Os românticos amam desgovernados pelo excesso, amam como um sol sem crepúsculo, um poço sem fundo, um movimento sem pausa. Decerto vai em todas essas imagens algo de caricatura do ser romântico, mas sob as tintas da desmedida pulsa a verdade desse modo de amor. O que sei, falando de mim, é que essa desmedida, esse desgoverno da paixão me é estranho. Superados os excessos da juventude, quando no geral amamos possuídos pelo excesso romântico, passei a desejar o amor paixão medida, como acima assinalei.

====

*Objetivo da tarefa*: Redigite o trecho do texto sobre o amor romântico que vai de "Os românticos amam" até "como acima assinalei.", inclusive, sem alterar nenhuma palavra. Os registros constituem material à parte, sem relação com o texto.

Entradas armazenadas
====

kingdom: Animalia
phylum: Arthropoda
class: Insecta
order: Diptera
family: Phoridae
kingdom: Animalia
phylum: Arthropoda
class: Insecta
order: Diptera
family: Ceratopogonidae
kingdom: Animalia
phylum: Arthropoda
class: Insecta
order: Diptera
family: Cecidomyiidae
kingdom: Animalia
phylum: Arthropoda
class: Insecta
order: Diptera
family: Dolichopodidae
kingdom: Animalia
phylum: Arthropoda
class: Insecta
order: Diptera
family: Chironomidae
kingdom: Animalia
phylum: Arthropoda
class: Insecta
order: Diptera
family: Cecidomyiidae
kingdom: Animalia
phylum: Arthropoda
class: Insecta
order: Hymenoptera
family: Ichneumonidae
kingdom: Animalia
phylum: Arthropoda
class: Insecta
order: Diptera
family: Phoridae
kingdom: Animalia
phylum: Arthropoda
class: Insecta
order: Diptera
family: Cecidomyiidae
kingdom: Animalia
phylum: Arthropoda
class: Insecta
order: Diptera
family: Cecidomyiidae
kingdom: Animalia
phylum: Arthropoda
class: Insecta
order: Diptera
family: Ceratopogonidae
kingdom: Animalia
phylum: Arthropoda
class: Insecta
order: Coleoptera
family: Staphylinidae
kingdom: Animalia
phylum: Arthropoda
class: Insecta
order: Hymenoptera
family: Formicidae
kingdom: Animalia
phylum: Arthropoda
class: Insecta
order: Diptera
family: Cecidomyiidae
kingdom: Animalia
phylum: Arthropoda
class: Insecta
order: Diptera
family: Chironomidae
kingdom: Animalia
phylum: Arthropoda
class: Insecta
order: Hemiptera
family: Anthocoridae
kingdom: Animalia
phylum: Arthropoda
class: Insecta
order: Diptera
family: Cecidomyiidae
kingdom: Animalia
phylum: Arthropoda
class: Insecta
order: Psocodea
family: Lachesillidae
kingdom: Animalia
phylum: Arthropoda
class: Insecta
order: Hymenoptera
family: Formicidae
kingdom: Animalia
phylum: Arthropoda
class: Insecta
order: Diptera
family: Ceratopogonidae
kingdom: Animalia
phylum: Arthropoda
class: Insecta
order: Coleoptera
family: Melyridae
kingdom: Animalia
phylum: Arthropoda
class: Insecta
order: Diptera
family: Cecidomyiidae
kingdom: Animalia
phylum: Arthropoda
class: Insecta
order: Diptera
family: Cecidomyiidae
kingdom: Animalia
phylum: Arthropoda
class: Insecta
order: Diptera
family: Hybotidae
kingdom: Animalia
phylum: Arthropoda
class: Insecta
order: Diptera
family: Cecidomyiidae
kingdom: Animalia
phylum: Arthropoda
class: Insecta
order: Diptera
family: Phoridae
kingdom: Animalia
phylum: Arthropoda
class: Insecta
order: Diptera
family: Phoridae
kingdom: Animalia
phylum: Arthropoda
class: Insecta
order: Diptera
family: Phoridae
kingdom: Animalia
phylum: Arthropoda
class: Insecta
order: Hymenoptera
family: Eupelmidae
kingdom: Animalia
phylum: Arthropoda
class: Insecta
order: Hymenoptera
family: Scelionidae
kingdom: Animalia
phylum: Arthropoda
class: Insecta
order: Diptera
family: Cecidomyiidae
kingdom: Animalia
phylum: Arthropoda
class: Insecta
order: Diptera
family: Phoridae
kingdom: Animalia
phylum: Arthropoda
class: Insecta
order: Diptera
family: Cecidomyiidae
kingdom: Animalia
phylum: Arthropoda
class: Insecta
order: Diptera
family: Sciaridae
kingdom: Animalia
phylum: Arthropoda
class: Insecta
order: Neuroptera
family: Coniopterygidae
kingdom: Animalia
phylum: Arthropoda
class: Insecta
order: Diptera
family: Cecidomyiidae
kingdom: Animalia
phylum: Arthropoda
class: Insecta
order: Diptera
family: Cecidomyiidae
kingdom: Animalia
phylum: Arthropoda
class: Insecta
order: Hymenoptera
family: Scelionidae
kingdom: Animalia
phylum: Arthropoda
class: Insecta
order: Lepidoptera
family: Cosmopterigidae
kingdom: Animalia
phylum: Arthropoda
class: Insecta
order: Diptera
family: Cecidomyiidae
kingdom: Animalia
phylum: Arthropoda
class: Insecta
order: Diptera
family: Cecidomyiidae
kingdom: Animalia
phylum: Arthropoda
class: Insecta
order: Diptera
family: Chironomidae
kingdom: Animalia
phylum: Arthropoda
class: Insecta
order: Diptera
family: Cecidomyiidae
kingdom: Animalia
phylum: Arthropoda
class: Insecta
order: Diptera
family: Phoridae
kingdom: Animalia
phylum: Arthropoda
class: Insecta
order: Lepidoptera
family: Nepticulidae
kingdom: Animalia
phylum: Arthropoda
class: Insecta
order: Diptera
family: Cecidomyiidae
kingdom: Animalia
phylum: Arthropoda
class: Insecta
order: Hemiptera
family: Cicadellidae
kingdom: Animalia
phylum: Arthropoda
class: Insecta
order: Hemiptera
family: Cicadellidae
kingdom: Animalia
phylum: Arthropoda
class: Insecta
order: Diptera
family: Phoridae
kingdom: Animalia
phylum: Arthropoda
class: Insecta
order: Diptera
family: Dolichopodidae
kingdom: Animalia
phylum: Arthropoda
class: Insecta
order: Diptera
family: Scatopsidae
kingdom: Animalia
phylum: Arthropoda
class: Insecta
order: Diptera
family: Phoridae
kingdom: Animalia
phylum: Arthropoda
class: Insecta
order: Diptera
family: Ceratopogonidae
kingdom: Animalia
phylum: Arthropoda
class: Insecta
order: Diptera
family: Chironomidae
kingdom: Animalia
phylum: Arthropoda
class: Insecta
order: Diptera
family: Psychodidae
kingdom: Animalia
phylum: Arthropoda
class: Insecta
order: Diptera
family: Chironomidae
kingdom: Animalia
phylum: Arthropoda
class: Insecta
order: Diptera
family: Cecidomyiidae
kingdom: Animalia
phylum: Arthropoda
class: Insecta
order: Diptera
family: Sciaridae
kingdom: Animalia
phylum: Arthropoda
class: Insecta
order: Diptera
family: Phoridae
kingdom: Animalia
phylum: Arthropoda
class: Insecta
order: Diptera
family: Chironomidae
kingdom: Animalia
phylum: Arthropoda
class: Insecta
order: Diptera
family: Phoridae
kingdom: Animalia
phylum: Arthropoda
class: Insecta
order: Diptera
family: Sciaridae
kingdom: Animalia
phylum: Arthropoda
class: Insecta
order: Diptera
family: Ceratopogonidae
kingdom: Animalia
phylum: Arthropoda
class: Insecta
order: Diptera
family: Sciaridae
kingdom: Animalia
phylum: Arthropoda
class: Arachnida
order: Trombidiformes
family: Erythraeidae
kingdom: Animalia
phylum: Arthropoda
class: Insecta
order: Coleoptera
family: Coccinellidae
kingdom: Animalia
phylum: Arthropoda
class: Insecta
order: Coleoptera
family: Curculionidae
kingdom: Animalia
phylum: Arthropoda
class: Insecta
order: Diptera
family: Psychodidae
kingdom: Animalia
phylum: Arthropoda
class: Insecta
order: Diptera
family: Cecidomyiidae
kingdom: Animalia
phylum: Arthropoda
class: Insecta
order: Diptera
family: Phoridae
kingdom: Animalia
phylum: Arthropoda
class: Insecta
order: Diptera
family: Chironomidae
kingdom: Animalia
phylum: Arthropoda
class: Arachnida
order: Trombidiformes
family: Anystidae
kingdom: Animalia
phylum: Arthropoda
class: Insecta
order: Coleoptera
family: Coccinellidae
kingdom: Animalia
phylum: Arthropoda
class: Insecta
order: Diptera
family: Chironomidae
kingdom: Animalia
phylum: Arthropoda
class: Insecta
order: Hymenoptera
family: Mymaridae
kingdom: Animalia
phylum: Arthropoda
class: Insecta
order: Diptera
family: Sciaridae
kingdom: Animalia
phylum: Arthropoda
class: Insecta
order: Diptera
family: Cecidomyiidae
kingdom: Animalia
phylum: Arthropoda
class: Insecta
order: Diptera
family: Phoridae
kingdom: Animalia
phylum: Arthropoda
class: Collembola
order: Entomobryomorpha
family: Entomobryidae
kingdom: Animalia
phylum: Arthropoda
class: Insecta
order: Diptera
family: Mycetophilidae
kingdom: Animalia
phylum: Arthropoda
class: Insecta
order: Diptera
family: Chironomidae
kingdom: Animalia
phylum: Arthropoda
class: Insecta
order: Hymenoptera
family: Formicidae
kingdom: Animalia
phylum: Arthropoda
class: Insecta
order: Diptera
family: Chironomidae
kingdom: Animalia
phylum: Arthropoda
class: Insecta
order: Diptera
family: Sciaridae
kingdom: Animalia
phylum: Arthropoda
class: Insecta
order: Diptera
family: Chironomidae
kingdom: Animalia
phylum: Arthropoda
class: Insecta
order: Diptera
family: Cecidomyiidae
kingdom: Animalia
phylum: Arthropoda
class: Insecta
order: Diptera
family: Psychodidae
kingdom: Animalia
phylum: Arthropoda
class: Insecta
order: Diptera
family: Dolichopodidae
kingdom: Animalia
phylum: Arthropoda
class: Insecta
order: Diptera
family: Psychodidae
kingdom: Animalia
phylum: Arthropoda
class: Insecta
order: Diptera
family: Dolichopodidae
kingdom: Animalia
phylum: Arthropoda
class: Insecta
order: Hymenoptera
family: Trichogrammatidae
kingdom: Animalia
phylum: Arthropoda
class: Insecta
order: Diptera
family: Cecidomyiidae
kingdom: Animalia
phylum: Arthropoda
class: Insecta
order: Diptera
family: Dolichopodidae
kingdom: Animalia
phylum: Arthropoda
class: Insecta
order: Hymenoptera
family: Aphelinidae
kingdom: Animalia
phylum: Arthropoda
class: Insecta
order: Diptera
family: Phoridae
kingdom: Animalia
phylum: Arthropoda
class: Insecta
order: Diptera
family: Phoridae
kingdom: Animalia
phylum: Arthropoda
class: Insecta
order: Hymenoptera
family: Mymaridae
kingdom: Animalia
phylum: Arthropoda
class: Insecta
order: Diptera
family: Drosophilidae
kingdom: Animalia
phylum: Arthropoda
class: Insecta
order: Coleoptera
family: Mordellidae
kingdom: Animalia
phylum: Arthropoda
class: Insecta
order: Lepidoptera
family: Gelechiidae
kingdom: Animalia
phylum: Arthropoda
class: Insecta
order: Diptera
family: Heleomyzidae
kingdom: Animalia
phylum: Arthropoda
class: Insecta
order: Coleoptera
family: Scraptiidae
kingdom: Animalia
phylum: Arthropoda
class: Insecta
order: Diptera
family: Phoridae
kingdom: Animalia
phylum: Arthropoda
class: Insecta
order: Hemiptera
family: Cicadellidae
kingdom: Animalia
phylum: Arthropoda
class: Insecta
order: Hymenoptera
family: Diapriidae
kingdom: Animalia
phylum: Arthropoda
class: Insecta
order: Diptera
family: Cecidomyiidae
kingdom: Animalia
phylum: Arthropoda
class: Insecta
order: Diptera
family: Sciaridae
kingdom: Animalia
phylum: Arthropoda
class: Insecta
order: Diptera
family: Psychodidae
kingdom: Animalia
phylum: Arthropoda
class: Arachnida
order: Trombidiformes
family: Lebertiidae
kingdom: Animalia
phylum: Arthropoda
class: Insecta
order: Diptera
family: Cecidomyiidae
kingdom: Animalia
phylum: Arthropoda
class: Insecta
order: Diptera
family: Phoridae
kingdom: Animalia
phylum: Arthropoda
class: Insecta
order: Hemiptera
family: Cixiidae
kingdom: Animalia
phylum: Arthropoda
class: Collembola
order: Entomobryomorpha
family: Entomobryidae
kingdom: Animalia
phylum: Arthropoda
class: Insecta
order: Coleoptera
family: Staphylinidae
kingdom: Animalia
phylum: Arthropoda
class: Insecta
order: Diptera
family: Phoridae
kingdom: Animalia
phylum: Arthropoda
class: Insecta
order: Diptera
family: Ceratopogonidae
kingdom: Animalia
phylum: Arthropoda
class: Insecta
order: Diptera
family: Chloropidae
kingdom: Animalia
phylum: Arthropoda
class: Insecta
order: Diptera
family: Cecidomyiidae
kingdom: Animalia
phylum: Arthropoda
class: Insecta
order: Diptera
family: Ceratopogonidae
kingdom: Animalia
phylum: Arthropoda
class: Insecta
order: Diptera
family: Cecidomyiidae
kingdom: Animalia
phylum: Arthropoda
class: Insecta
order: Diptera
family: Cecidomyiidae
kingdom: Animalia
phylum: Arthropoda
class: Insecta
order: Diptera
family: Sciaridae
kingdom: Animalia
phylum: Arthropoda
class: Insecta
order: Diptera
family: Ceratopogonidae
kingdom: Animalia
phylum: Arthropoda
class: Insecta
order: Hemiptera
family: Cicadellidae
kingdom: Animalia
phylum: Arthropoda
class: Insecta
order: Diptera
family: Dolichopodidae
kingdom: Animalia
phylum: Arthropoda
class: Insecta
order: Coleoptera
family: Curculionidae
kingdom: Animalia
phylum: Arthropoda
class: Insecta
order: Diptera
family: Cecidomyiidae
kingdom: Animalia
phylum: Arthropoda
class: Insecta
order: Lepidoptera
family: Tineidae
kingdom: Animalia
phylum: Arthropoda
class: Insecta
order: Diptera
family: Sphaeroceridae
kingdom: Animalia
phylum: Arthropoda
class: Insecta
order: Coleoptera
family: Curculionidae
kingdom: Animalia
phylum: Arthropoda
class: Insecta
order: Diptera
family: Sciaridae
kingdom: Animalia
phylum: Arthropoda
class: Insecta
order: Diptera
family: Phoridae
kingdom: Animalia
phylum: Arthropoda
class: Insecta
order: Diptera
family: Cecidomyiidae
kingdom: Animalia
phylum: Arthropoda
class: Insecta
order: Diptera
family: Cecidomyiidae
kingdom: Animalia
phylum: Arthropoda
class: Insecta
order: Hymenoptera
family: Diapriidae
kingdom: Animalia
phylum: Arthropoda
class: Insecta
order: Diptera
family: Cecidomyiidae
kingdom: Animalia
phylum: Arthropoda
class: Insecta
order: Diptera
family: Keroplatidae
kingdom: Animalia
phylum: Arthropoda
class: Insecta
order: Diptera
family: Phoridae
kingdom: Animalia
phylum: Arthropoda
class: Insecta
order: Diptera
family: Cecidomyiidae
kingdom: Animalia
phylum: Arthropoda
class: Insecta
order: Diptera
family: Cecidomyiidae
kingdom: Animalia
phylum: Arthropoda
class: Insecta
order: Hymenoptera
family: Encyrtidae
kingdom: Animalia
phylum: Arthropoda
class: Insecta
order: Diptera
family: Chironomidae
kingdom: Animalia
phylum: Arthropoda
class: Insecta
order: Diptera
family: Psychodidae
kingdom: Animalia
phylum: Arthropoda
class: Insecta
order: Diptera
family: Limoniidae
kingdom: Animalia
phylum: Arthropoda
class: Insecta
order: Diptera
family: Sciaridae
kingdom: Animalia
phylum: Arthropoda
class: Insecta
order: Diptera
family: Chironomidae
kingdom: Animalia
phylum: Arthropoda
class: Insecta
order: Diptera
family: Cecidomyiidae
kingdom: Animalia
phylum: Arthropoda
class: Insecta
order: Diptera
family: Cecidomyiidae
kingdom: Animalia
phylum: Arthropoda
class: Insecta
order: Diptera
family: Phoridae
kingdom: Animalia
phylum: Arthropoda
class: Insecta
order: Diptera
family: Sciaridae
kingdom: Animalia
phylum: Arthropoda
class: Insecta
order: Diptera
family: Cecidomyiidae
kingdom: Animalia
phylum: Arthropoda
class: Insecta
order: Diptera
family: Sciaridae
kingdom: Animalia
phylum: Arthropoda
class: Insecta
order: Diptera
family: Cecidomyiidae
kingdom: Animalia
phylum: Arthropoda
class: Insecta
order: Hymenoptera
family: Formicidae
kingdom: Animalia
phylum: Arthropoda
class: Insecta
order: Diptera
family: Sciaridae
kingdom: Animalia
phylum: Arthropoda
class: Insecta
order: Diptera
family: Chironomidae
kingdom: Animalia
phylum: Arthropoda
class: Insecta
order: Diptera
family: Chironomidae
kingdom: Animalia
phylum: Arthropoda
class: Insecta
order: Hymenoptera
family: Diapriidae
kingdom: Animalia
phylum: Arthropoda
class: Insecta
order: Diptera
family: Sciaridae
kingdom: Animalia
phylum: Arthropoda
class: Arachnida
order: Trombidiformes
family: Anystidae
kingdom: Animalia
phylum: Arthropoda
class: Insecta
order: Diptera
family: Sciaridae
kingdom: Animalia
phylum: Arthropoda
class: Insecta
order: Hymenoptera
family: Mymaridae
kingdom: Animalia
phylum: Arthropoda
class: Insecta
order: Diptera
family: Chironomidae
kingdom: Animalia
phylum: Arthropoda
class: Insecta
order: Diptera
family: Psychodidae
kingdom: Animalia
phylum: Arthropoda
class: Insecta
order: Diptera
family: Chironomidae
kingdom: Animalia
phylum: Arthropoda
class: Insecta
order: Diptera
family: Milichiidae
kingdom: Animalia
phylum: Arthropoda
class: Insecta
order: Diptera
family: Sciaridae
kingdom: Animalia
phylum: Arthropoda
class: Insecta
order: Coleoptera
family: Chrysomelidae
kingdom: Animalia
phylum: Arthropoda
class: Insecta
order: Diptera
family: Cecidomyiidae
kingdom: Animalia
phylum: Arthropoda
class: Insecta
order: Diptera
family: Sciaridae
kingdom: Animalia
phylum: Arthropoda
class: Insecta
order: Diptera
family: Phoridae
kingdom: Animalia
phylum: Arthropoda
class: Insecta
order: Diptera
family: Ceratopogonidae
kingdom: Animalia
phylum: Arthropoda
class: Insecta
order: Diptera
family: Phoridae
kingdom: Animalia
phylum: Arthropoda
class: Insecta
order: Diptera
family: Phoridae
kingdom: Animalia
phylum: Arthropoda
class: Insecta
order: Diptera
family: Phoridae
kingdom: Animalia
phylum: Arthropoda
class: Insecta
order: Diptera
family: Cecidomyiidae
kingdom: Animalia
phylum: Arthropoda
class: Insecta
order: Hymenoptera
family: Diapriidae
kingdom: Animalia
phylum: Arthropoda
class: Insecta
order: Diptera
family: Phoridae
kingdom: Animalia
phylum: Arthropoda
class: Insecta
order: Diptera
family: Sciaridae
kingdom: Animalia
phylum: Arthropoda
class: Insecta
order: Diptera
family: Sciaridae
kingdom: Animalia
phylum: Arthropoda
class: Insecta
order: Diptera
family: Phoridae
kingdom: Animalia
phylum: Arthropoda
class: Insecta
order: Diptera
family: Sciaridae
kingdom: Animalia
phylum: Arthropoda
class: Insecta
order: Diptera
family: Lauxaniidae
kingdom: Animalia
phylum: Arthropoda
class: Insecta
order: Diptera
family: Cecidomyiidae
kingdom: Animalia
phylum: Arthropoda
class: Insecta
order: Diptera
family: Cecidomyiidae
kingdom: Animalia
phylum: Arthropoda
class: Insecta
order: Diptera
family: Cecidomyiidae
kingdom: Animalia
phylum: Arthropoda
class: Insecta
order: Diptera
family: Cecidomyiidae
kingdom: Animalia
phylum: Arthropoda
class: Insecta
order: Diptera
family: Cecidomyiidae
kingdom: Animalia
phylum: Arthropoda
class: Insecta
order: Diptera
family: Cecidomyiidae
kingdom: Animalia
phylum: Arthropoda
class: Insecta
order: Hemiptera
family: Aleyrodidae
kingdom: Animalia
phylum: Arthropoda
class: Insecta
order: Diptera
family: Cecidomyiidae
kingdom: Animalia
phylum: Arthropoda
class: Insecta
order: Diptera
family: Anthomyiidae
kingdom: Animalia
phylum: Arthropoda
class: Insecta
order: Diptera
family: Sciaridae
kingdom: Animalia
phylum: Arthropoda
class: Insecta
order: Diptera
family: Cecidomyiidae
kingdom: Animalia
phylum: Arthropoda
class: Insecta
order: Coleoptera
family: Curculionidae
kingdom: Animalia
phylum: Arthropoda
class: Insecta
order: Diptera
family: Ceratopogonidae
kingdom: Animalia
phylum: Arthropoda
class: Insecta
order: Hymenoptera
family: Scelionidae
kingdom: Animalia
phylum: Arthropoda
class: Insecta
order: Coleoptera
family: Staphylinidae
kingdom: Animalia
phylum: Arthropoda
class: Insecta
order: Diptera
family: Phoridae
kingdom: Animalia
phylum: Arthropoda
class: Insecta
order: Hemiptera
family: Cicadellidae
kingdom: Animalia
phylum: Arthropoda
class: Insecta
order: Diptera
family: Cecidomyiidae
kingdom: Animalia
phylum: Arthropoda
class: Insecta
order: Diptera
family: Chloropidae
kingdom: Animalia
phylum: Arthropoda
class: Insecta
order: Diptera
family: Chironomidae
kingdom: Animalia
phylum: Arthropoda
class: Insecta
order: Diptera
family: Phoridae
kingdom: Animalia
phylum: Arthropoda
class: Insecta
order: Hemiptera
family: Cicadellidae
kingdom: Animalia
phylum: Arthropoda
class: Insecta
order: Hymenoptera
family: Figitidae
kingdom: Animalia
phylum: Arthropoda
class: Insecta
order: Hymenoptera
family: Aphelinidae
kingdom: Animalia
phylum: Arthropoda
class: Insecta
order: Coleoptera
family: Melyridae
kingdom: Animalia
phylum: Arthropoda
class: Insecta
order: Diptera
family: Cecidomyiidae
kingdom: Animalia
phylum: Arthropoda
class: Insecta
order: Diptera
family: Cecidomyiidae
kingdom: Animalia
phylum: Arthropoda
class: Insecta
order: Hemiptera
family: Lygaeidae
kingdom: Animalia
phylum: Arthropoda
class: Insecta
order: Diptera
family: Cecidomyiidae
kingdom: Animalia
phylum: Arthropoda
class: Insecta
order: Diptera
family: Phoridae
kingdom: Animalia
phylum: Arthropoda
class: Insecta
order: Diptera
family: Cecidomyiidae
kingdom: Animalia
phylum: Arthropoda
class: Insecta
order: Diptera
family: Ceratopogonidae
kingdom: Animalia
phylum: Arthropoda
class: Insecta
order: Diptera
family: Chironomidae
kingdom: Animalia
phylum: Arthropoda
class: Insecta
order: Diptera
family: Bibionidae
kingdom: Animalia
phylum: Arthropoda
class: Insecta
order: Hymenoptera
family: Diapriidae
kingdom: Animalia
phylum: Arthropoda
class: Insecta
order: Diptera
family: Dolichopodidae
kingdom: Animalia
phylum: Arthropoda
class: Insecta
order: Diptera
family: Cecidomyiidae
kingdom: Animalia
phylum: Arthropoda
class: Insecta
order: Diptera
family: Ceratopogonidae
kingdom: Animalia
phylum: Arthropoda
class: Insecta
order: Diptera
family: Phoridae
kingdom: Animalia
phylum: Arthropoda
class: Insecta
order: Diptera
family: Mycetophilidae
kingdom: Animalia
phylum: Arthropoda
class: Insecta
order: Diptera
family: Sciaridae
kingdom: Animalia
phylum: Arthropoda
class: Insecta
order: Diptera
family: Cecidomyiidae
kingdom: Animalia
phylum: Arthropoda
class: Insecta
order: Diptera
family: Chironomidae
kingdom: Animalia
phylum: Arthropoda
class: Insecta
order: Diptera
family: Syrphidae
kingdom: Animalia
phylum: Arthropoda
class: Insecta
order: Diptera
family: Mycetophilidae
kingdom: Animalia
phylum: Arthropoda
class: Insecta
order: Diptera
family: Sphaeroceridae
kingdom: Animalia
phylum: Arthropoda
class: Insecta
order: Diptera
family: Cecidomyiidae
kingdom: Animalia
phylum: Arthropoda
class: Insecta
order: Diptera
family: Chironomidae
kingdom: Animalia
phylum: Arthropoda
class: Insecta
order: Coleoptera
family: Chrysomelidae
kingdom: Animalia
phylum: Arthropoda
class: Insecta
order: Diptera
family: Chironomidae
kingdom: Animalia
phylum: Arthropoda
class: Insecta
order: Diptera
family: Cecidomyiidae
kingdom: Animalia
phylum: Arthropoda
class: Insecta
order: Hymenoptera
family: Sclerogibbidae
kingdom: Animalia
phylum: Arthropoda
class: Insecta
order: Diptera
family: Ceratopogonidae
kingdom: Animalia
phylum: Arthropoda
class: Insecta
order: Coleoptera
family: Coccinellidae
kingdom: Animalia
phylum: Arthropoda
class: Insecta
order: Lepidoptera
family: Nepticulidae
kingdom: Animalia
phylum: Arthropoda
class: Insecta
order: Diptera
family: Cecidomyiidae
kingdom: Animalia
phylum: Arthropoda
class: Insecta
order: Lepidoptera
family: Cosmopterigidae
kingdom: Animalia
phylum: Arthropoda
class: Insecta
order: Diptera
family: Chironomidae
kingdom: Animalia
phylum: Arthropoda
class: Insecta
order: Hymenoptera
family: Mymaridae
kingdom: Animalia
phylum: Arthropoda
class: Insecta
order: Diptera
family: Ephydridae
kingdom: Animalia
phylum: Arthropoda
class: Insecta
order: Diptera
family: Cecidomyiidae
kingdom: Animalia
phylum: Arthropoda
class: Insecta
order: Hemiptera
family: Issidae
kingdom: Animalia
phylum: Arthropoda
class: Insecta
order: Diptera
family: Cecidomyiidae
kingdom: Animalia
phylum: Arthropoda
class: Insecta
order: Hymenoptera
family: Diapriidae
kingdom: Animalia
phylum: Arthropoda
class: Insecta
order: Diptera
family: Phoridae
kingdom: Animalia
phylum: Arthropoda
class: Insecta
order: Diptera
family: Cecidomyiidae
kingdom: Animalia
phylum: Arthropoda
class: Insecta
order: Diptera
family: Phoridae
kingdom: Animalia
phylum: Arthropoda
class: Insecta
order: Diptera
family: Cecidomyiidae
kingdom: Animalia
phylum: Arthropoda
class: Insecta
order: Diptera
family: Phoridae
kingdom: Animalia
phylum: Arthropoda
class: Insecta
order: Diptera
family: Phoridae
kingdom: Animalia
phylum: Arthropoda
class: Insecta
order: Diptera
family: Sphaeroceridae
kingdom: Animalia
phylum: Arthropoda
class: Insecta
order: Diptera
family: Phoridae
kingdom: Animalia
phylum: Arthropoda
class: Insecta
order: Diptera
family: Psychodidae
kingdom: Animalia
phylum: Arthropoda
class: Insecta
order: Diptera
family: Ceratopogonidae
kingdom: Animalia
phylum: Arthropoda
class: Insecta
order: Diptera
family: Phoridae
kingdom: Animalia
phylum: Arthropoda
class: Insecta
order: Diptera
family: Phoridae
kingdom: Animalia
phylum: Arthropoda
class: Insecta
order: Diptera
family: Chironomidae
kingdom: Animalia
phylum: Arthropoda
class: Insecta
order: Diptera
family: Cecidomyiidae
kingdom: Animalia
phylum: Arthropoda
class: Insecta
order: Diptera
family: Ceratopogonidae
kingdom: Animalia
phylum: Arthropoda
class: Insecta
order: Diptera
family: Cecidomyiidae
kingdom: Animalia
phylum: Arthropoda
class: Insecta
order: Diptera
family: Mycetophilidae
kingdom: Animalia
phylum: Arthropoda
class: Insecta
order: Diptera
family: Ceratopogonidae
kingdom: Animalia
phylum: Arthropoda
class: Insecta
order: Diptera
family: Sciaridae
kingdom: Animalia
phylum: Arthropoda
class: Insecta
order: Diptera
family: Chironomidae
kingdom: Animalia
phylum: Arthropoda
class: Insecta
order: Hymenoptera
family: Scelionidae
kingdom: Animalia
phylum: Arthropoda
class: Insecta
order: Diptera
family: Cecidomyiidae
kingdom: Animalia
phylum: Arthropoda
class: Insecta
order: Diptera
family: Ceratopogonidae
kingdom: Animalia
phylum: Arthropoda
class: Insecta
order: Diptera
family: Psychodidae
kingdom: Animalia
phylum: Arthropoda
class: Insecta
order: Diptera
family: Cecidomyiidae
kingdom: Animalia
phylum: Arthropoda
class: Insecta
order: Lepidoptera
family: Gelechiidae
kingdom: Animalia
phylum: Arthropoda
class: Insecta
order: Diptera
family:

====

*Solução completa*:
Os românticos amam desgovernados pelo excesso, amam como um sol sem crepúsculo, um poço sem fundo, um movimento sem pausa. Decerto vai em todas essas imagens algo de caricatura do ser romântico, mas sob as tintas da desmedida pulsa a verdade desse modo de amor. O que sei, falando de mim, é que essa desmedida, esse desgoverno da paixão me é estranho. Superados os excessos da juventude, quando no geral amamos possuídos pelo excesso romântico, passei a desejar o amor paixão medida, como acima assinalei.